» **Task data**
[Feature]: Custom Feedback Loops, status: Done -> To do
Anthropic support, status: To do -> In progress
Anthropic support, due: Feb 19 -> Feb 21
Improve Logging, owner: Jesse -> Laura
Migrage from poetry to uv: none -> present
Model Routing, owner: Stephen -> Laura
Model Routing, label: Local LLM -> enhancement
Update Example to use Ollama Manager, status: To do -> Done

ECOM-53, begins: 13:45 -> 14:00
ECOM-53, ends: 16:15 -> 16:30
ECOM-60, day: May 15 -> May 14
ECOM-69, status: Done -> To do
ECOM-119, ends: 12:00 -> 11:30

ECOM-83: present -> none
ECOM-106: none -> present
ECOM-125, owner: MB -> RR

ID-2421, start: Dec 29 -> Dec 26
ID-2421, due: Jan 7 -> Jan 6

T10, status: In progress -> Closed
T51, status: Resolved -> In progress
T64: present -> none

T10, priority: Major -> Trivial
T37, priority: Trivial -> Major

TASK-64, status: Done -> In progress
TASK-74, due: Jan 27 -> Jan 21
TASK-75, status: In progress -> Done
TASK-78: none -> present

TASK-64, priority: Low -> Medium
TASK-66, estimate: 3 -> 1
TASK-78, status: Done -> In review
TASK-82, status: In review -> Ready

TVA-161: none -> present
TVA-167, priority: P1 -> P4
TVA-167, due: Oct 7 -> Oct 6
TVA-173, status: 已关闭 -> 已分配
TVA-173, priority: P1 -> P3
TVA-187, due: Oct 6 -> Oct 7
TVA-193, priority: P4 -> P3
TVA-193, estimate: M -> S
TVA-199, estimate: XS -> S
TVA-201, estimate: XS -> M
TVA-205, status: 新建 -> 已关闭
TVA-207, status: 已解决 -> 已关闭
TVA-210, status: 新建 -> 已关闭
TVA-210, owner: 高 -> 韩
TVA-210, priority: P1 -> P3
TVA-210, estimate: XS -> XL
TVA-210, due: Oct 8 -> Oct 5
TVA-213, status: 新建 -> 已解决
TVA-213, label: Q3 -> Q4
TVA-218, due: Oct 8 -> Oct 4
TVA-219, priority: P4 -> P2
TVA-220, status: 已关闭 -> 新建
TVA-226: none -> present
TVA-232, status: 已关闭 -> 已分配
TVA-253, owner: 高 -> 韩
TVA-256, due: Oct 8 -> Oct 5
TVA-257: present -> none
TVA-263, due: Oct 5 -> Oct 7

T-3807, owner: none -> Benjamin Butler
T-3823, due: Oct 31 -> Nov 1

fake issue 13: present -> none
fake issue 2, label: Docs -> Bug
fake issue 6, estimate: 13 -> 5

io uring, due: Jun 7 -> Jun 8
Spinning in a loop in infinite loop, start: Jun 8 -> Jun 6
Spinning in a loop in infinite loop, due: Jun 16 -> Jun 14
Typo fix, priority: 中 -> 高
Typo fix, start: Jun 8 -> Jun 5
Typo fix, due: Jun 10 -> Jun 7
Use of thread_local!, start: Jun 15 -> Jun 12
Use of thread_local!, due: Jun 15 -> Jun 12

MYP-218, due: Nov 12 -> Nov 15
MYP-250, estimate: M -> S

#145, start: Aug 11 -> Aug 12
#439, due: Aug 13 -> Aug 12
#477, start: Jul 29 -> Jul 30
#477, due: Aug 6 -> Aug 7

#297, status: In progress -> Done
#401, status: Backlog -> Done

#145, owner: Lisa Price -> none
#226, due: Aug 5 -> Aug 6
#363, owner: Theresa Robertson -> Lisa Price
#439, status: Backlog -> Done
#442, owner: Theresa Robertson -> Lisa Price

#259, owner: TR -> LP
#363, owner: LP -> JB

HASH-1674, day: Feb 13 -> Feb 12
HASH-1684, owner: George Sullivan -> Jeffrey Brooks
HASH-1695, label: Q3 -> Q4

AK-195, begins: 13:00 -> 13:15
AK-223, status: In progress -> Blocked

» **Task instructions**
Within the material, how many lines hold the string "Robertson"? Give the number by itself.

» **Output for this exercise**
2